Friday, 21 October 2011

If you were given only one more day to live, what are the things that you would do? What is preventing you from doing these today? Romans 8,1-11; Ephesians 4,7-16; Lk 13,1-9


The warnings and admonitions regarding the coming judgement that began in 12,1, reach their conclusion here with a call to repentance. Jesus uses two sayings to make the same point. The first is about the calamity that occurred when Pilate slaughtered a group of Galileans and when the tower of Siloam fell and killed eighteen people. Though no other historical reports narrate these incidents, there may be some historical background to the first one, Josephus the Jewish historian does narrate many incidents, which confirm that Pilate shed much blood. In the incidents that Jesus narrates, however, he makes clear that what is required on the part of the human person is not the focus on sin and its consequences but on repentance, which means the acquisition of a new mind, a new heart and a new vision.

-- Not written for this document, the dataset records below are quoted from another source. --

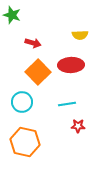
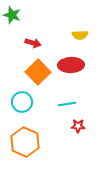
orange hexagon: rotated 12 degrees clockwise
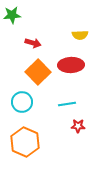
green star: rotated 24 degrees counterclockwise
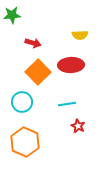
red star: rotated 24 degrees clockwise
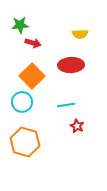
green star: moved 8 px right, 10 px down
yellow semicircle: moved 1 px up
orange square: moved 6 px left, 4 px down
cyan line: moved 1 px left, 1 px down
red star: moved 1 px left
orange hexagon: rotated 8 degrees counterclockwise
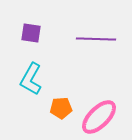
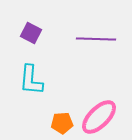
purple square: rotated 20 degrees clockwise
cyan L-shape: moved 1 px down; rotated 24 degrees counterclockwise
orange pentagon: moved 1 px right, 15 px down
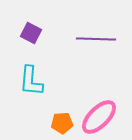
cyan L-shape: moved 1 px down
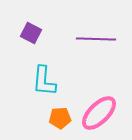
cyan L-shape: moved 13 px right
pink ellipse: moved 4 px up
orange pentagon: moved 2 px left, 5 px up
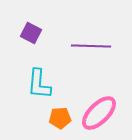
purple line: moved 5 px left, 7 px down
cyan L-shape: moved 5 px left, 3 px down
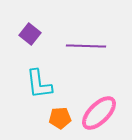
purple square: moved 1 px left, 1 px down; rotated 10 degrees clockwise
purple line: moved 5 px left
cyan L-shape: rotated 12 degrees counterclockwise
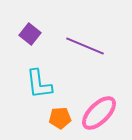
purple line: moved 1 px left; rotated 21 degrees clockwise
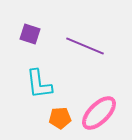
purple square: rotated 20 degrees counterclockwise
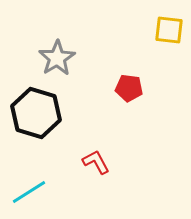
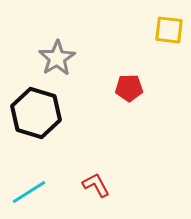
red pentagon: rotated 8 degrees counterclockwise
red L-shape: moved 23 px down
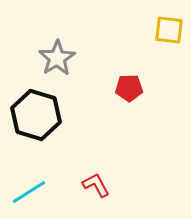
black hexagon: moved 2 px down
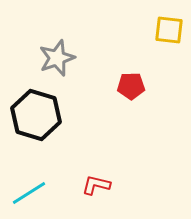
gray star: rotated 12 degrees clockwise
red pentagon: moved 2 px right, 2 px up
red L-shape: rotated 48 degrees counterclockwise
cyan line: moved 1 px down
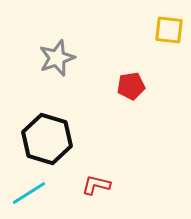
red pentagon: rotated 8 degrees counterclockwise
black hexagon: moved 11 px right, 24 px down
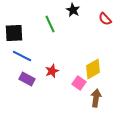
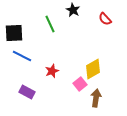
purple rectangle: moved 13 px down
pink square: moved 1 px right, 1 px down; rotated 16 degrees clockwise
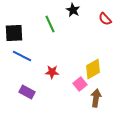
red star: moved 1 px down; rotated 24 degrees clockwise
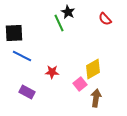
black star: moved 5 px left, 2 px down
green line: moved 9 px right, 1 px up
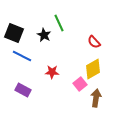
black star: moved 24 px left, 23 px down
red semicircle: moved 11 px left, 23 px down
black square: rotated 24 degrees clockwise
purple rectangle: moved 4 px left, 2 px up
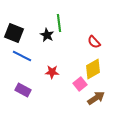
green line: rotated 18 degrees clockwise
black star: moved 3 px right
brown arrow: rotated 48 degrees clockwise
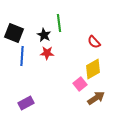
black star: moved 3 px left
blue line: rotated 66 degrees clockwise
red star: moved 5 px left, 19 px up
purple rectangle: moved 3 px right, 13 px down; rotated 56 degrees counterclockwise
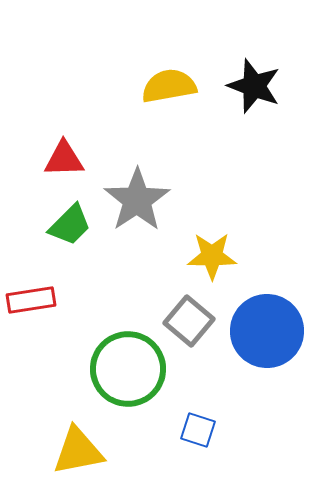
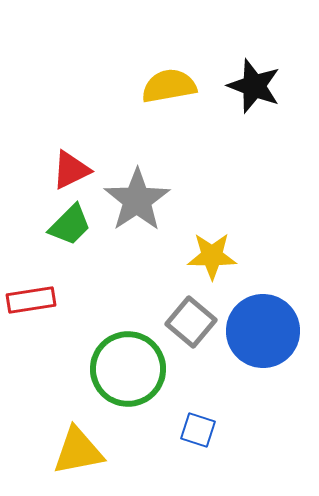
red triangle: moved 7 px right, 11 px down; rotated 24 degrees counterclockwise
gray square: moved 2 px right, 1 px down
blue circle: moved 4 px left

Near Eastern wisdom literature contains stories of unfruitful trees and the story of the barren fig tree is similar to the stories found there. While in the story as told by the Lucan Jesus there is mercy, it is still a warning of the urgency of repentance.
Each new day brings with it new hope and a new opportunity to right the wrongs that we may have done, to say the kind word that we ought to have said and to do the good that we ought to have done.